VOCI ESTRATTE
◆ ◆ ◆ ◆

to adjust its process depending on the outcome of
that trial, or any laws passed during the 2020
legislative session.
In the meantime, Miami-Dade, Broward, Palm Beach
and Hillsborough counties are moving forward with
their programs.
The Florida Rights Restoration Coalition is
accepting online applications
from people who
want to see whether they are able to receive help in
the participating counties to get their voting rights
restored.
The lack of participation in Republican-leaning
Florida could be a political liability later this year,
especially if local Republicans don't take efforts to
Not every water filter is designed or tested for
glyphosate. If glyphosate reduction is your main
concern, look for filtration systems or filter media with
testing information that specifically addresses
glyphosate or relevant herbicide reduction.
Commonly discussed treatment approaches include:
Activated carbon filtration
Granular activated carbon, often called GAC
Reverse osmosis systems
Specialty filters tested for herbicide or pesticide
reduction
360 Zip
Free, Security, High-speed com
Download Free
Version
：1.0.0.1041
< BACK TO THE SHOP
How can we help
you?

◆ ◆ ◆ ◆

OBIETTIVO
Puoi ricopiare fedelmente tutto il materiale, dall'inizio fino alla riga che contiene "want to see", compresa quest'ultima?

RISPOSTA ATTESA
to adjust its process depending on the outcome of
that trial, or any laws passed during the 2020
legislative session.
In the meantime, Miami-Dade, Broward, Palm Beach
and Hillsborough counties are moving forward with
their programs.
The Florida Rights Restoration Coalition is
accepting online applications
from people who
want to see whether they are able to receive help in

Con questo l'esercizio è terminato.